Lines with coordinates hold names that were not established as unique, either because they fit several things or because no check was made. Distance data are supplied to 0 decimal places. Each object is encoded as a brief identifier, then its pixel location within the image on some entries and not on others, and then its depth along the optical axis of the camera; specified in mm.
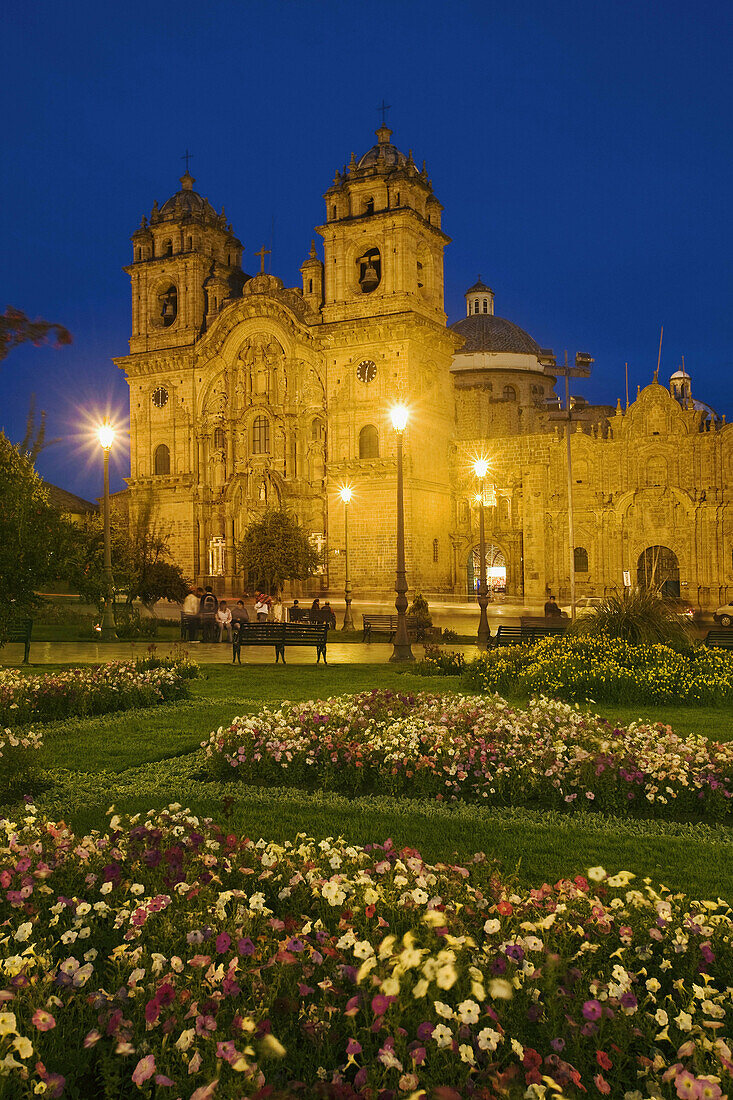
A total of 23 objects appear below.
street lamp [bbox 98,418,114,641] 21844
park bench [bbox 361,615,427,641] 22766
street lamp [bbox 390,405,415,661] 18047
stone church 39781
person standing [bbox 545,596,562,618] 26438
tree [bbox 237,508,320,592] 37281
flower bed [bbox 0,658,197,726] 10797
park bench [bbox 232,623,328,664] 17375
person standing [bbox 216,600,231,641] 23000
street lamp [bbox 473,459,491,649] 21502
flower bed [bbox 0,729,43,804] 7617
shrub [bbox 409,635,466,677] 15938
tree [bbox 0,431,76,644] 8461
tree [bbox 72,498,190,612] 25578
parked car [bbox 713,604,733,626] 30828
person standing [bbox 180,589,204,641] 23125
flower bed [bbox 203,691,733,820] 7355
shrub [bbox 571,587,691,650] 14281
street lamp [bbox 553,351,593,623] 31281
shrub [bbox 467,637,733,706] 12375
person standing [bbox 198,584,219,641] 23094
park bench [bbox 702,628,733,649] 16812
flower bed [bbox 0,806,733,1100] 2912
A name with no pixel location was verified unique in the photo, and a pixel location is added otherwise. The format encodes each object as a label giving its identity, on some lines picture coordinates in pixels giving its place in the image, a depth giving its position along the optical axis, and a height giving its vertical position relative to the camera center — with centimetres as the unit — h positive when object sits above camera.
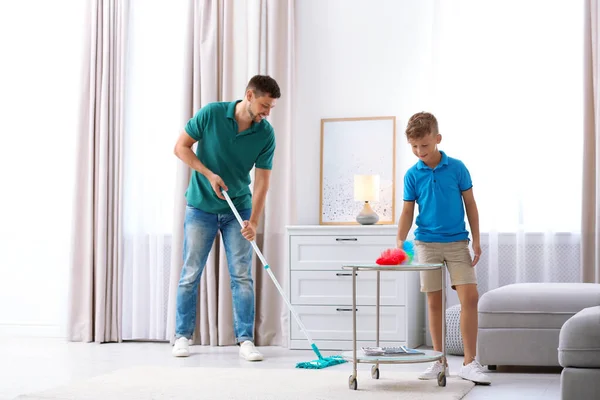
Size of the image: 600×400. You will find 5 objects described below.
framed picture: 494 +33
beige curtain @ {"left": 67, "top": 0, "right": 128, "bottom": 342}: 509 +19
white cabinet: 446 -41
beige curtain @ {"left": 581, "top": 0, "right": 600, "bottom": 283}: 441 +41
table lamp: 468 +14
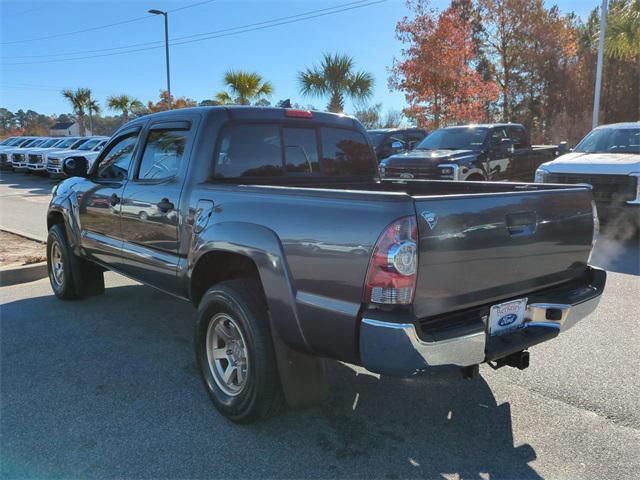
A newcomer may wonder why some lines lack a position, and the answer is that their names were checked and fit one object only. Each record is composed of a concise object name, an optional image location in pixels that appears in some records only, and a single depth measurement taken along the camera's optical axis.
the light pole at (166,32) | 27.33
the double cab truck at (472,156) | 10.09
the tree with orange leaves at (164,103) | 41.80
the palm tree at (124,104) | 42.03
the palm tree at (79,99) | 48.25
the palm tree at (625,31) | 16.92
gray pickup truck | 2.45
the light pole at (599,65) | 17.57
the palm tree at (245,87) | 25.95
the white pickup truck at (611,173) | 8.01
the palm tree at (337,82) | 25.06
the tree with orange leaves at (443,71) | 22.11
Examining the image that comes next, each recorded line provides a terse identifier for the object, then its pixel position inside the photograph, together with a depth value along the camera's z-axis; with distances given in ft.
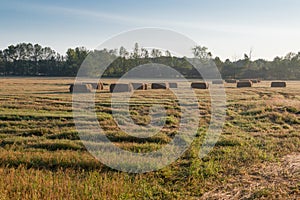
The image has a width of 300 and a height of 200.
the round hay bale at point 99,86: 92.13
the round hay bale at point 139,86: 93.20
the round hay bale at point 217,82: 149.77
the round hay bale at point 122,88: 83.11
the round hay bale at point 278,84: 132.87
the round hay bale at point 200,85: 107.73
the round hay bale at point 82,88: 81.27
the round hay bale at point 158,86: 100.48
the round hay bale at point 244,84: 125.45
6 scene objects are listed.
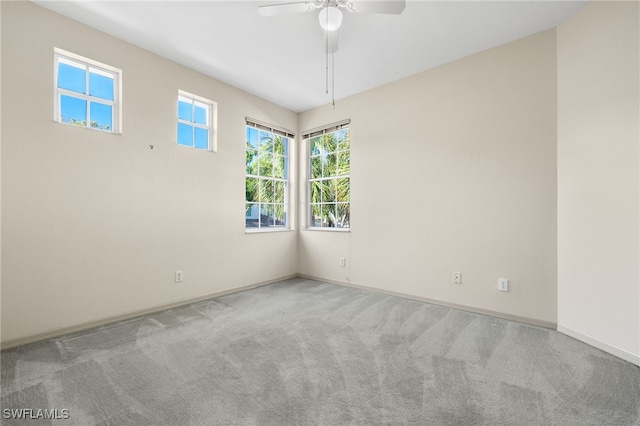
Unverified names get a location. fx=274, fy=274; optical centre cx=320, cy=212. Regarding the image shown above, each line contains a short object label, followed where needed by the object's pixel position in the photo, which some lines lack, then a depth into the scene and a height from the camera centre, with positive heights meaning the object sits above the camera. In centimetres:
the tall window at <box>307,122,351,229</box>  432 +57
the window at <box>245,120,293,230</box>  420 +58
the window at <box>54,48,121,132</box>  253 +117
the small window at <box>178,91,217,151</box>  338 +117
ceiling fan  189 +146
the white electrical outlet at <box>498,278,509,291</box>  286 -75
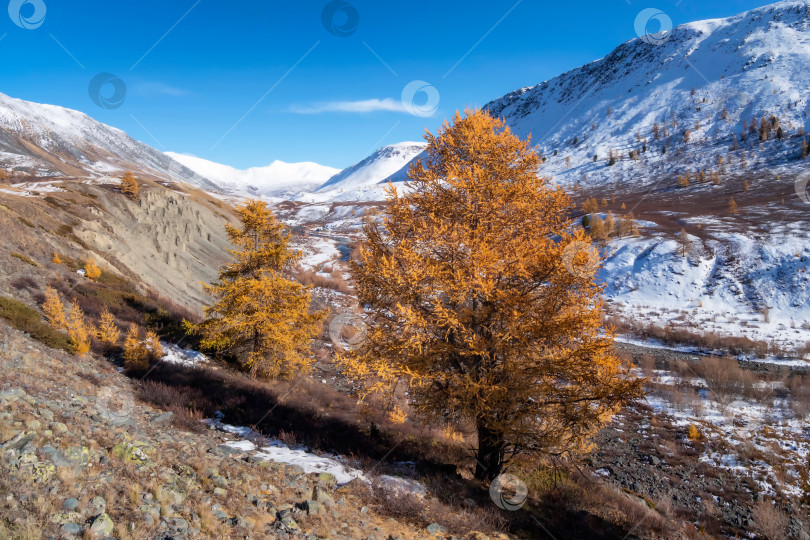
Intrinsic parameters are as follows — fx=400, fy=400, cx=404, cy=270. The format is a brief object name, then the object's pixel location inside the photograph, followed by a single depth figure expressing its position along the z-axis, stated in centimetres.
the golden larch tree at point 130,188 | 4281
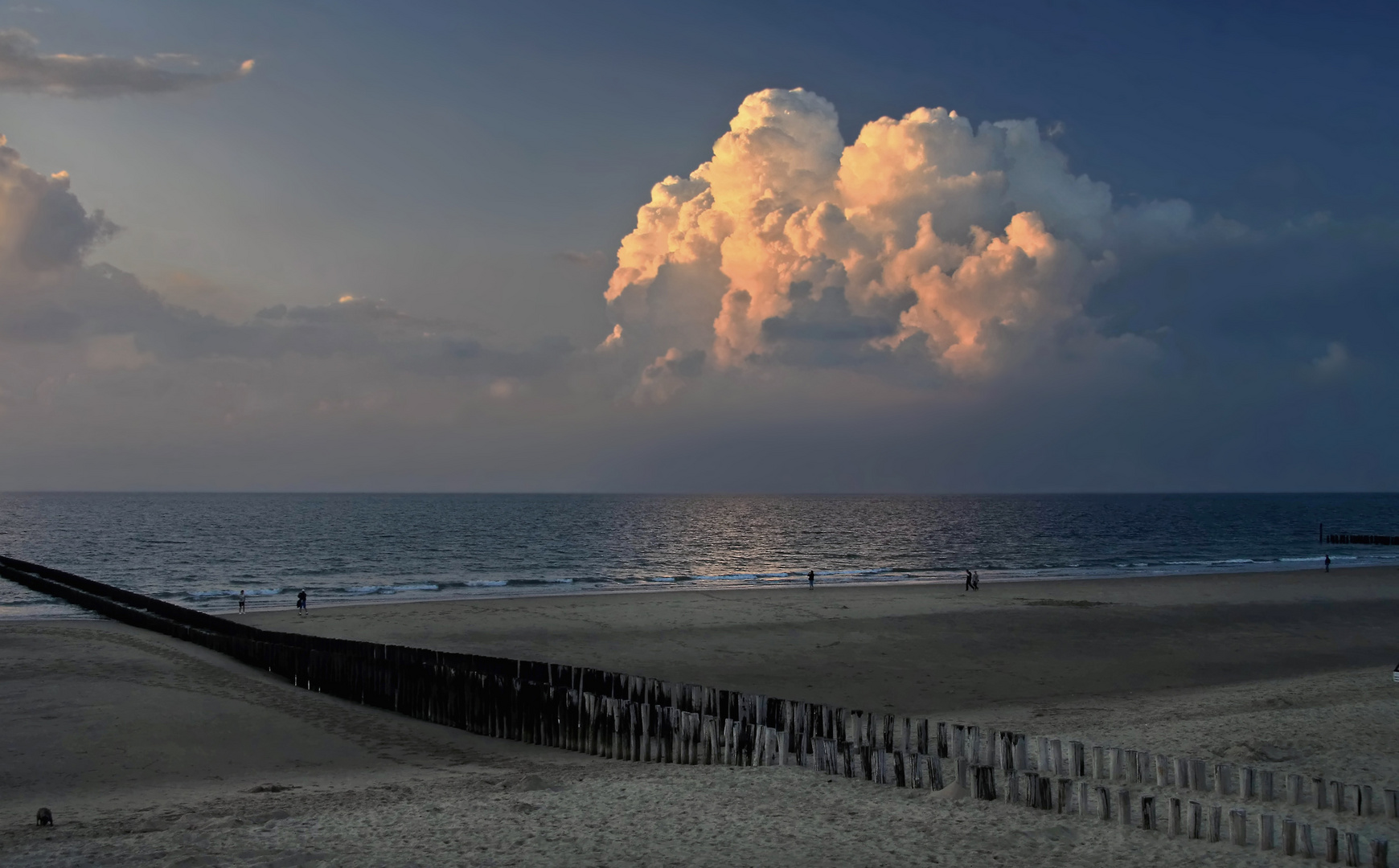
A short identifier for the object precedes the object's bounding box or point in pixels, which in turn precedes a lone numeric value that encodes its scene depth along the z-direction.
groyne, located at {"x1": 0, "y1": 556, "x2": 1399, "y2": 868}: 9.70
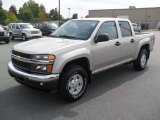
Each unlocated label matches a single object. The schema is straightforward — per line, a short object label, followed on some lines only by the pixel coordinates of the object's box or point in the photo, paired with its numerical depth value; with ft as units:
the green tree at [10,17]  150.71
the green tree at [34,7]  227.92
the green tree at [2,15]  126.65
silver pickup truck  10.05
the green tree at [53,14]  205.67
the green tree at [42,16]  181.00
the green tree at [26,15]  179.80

* _Exercise prompt_: Output all of the data above exactly; no pictures should appear.

* _Reply to the task_:
Lines with coordinates hold names that were not established as unique, either because they fit several things or because no check was made. Distance data are supplied to 0 decimal places. Each object is encoded as a brief identifier, then its pixel location within the image on some entries and not on others, and then its depth along the optical axis of the camera; specified in mm.
A total of 23 objects appear below.
street lamp [bbox 98,418,114,641] 21844
park bench [bbox 361,615,427,641] 22766
street lamp [bbox 390,405,415,661] 18047
stone church 39781
person standing [bbox 545,596,562,618] 26438
tree [bbox 237,508,320,592] 37281
flower bed [bbox 0,658,197,726] 10797
park bench [bbox 232,623,328,664] 17375
person standing [bbox 216,600,231,641] 23000
street lamp [bbox 473,459,491,649] 21502
flower bed [bbox 0,729,43,804] 7617
shrub [bbox 409,635,466,677] 15938
tree [bbox 0,431,76,644] 8461
tree [bbox 72,498,190,612] 25578
parked car [bbox 713,604,733,626] 30828
person standing [bbox 180,589,204,641] 23125
flower bed [bbox 203,691,733,820] 7355
shrub [bbox 571,587,691,650] 14281
street lamp [bbox 553,351,593,623] 31281
shrub [bbox 467,637,733,706] 12375
person standing [bbox 198,584,219,641] 23094
park bench [bbox 702,628,733,649] 16812
flower bed [bbox 0,806,733,1100] 2912
A name with no pixel location was verified unique in the photo, and a pixel location is added otherwise. The format encodes each object as a label giving its identity, on some lines picture coordinates in pixels giving its place in the image, a depth giving its position along the optical axis, and a height giving its vertical position relative to the camera center — with centimetres as the unit — h positive when object sits above camera.
Size of the image: 600×400. You will find 5 objects described below.
framed picture: 494 +33
beige curtain @ {"left": 67, "top": 0, "right": 128, "bottom": 342}: 509 +19
white cabinet: 446 -41
beige curtain @ {"left": 581, "top": 0, "right": 600, "bottom": 283}: 441 +41
table lamp: 468 +14
A newcomer may wonder why some lines lack a position, and the answer is that their names were checked and fit one object only. Each record is composed of a concise object name, an optional image location in pixels that appears in some records only, and a single depth measurement taken along the camera's optical axis.
the light pole at (166,32) | 27.33
the double cab truck at (472,156) | 10.09
the tree with orange leaves at (164,103) | 41.80
the palm tree at (124,104) | 42.03
the palm tree at (79,99) | 48.25
the palm tree at (625,31) | 16.92
gray pickup truck | 2.45
the light pole at (599,65) | 17.57
the palm tree at (245,87) | 25.95
the white pickup truck at (611,173) | 8.01
the palm tree at (337,82) | 25.06
the tree with orange leaves at (443,71) | 22.11
Examining the image that comes next, each recorded line provides a terse identifier for the object, then its pixel position inside the photograph, together with a depth value along the camera's z-axis; with distances given in ft.
The image has a width of 300 and a height of 200.
the round hay bale at point 99,86: 92.13
the round hay bale at point 139,86: 93.20
the round hay bale at point 217,82: 149.77
the round hay bale at point 122,88: 83.11
the round hay bale at point 278,84: 132.87
the round hay bale at point 200,85: 107.73
the round hay bale at point 82,88: 81.27
the round hay bale at point 158,86: 100.48
the round hay bale at point 244,84: 125.45
6 scene objects are listed.
Unverified names get a location. fx=274, fy=274; optical centre cx=320, cy=212. Regarding the image shown above, each line contains a short object label, followed where needed by the object's pixel position in the photo, which some lines lack, then a depth into the scene and a height from the camera centre, with positive heights meaning the object sits above the camera. In centimetres:
the tall window at <box>307,122,351,229</box>  432 +57
the window at <box>245,120,293,230</box>  420 +58
the window at <box>54,48,121,132</box>  253 +117
the small window at <box>178,91,217,151</box>  338 +117
ceiling fan  189 +146
the white electrical outlet at <box>498,278,509,291</box>  286 -75
Intrinsic parameters are as follows — fx=400, fy=400, cx=404, cy=270. The format is a brief object name, then the object's pixel location inside the photograph, followed by a single depth figure expressing its position along the z-axis, stated in centimetres.
the golden larch tree at point 130,188 | 4281
A short identifier for the object precedes the object's bounding box or point in pixels, which in turn precedes a lone numeric value that encodes its scene depth along the z-direction.
groyne, located at {"x1": 0, "y1": 556, "x2": 1399, "y2": 868}: 9.70
Each unlocated label matches a single object. The schema is straightforward — per line, a short object label, followed on some lines only by the pixel coordinates of the object's box or point in the photo, paired with its numerical depth value; with ft as units:
the green tree at [10,17]  150.71
the green tree at [34,7]  227.92
the green tree at [2,15]  126.65
silver pickup truck  10.05
the green tree at [53,14]  205.67
the green tree at [42,16]  181.00
the green tree at [26,15]  179.80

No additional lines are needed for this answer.